Suppose we have a labelling $\ell : V(K_m) \to \{ a, b \}$ and a decomposition of $K_{m}$ into a family $\mathcal{P}$ of Hamiltonian paths. It is clear by counting edges that $p := |\mathcal{P}| = m/2$, so in particular $m$ must be even. Every path $P = v_1 \ldots v_m$ in $K = K_{m}$ has a trace $\ell(v_1) \ldots \ell(v_m) \in \{ a, b \}^m$. We assume that every path in $\mathcal{P}$ has the same trace, which we denote by $T$.

Let $A$ be the set of all vertices that receive label $a$ and $B$ the set of those that receive label $b$. Suppose that neither $A$ nor $B$ is empty. Counting the edges incident to a fixed vertex, it is easy to see that every vertex is the end vertex of precisely one $P \in \mathcal{P}$. In particular, every $P \in \mathcal{P}$ has one end in $A$ and the other in $B$ and $|A| = |B| = p$ (without loss of generality, all paths start in $A$ and end in $B$).

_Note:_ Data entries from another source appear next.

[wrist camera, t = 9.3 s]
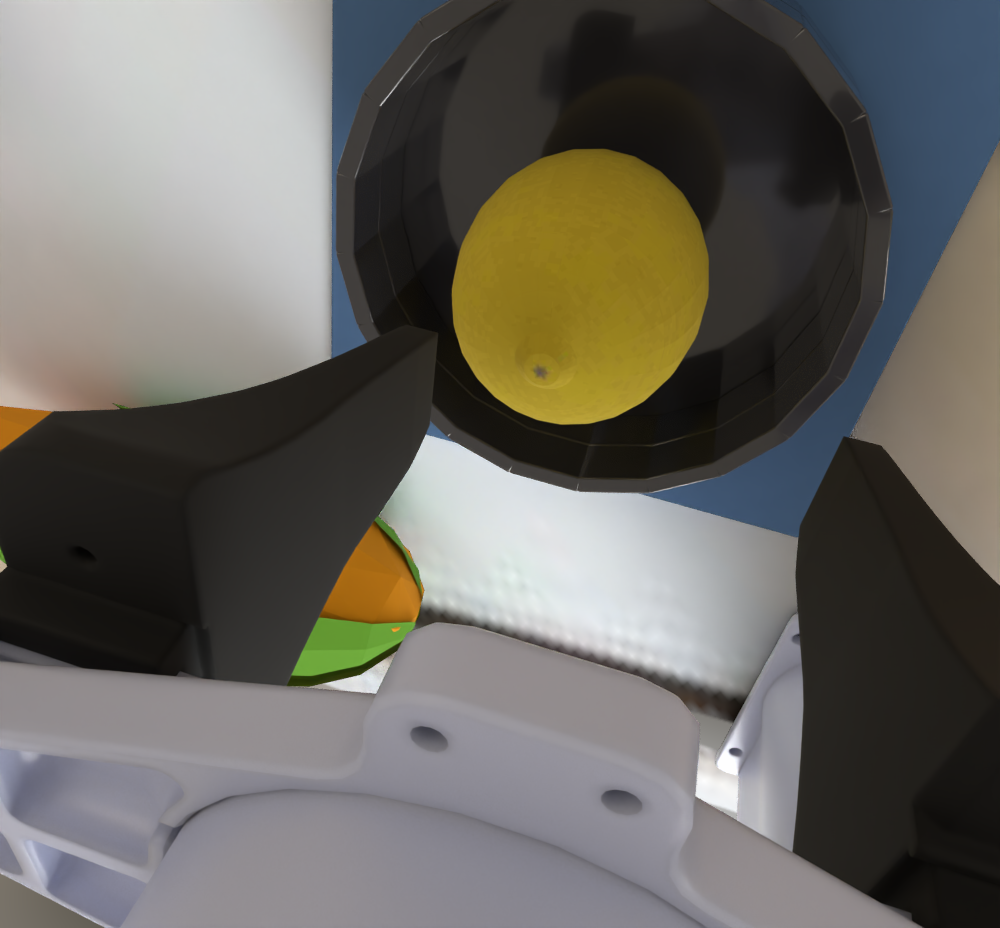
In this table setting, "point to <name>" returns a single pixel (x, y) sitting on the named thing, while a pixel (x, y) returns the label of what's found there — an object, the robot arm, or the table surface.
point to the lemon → (580, 286)
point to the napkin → (907, 167)
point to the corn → (351, 605)
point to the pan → (670, 149)
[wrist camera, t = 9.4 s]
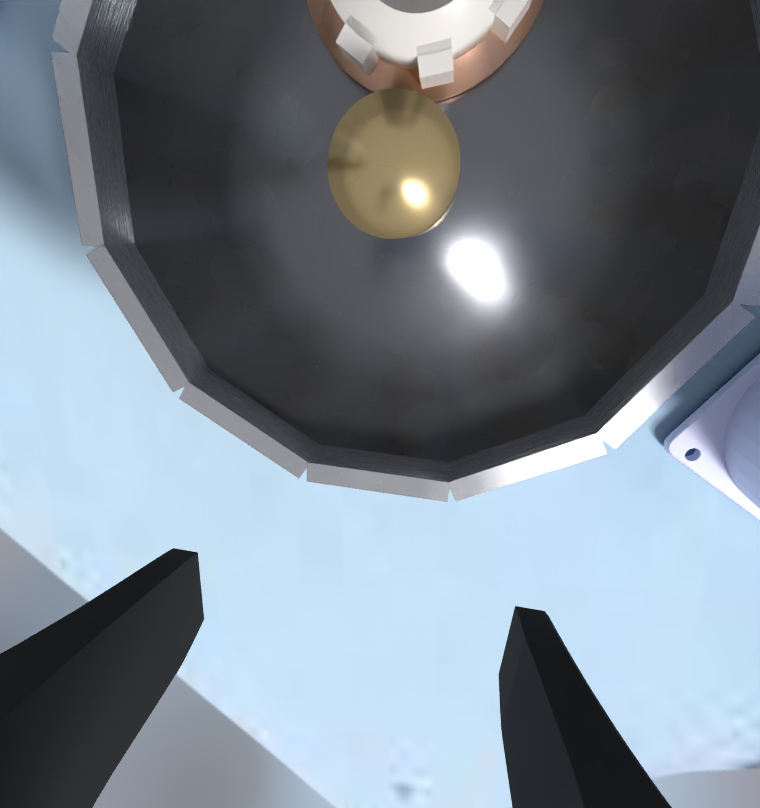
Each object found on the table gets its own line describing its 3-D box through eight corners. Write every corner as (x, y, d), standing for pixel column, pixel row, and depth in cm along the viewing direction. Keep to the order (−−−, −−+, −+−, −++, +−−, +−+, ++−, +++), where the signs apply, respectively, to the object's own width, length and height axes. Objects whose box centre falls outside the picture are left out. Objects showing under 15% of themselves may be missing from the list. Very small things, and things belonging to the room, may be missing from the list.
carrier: (930, 70, 12) (1215, -26, 8) (463, 539, 20) (466, 631, 15) (310, -483, 11) (199, -1041, 6) (58, 265, 18) (-75, 277, 14)
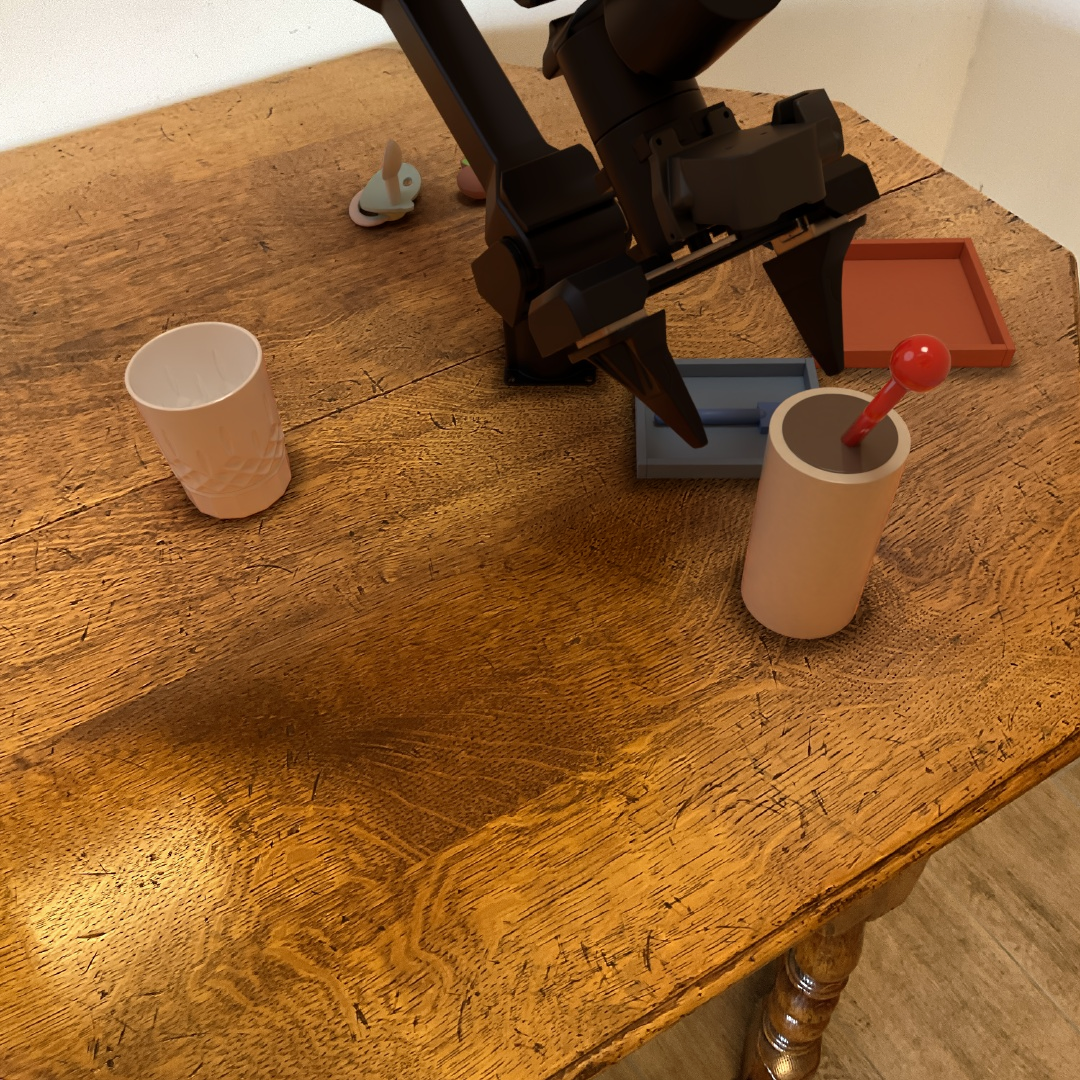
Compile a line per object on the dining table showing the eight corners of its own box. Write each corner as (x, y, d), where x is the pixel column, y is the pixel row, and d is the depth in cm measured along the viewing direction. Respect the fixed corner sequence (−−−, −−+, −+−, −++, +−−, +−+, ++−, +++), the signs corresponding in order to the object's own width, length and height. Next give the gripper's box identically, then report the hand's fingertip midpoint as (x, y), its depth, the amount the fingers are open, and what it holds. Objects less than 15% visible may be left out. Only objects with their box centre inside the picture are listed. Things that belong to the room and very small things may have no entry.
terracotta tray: (813, 373, 70) (818, 350, 68) (791, 262, 78) (795, 239, 77) (1007, 371, 69) (1016, 349, 67) (963, 259, 77) (971, 237, 76)
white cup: (197, 544, 62) (141, 428, 55) (167, 466, 67) (111, 348, 59) (317, 498, 64) (279, 379, 57) (279, 425, 69) (239, 306, 61)
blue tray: (636, 483, 64) (637, 464, 63) (634, 377, 70) (634, 358, 69) (830, 483, 63) (835, 464, 62) (809, 376, 70) (813, 357, 68)
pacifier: (342, 235, 84) (412, 234, 83) (324, 165, 79) (398, 164, 78) (361, 187, 88) (427, 186, 88) (345, 119, 84) (414, 117, 83)
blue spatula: (654, 434, 66) (654, 423, 65) (653, 409, 67) (653, 398, 67) (809, 434, 65) (811, 423, 64) (804, 409, 67) (807, 397, 66)
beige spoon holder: (716, 585, 58) (759, 294, 43) (800, 534, 60) (871, 240, 45) (806, 674, 54) (890, 389, 38) (893, 617, 56) (1006, 324, 41)
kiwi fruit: (522, 182, 87) (520, 154, 85) (486, 210, 84) (483, 182, 82) (472, 165, 89) (470, 137, 87) (436, 192, 87) (432, 164, 85)
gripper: (550, 111, 39) (711, 475, 41) (895, -18, 45) (1018, 305, 47) (467, 205, 49) (599, 491, 51) (756, 90, 55) (863, 351, 57)
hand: (770, 409), depth 51 cm, fingers open, 9 cm apart
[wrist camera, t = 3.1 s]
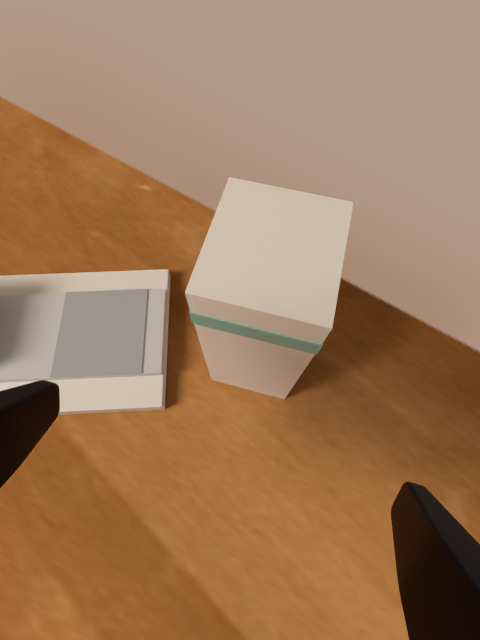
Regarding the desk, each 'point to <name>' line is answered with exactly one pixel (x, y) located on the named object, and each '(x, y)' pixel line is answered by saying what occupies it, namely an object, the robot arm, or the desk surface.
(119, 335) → the rail board
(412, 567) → the robot arm
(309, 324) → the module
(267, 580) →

Edited with a simplification:

Every $P \in \mathcal{P}$ has the same number $$ e_A := | \{ 1 \leq i < n : T_i = T_{i+1} = a \} | $$ of edges within $A$. Then, since every edge of $K[A]$ lies in precisely one $P \in \mathcal{P}$, we get $$ p(p-1)/2 = |E(K[A])| = pe_A $$ or $e_A = (p-1)/2$, from which it follows that $p$ must be odd.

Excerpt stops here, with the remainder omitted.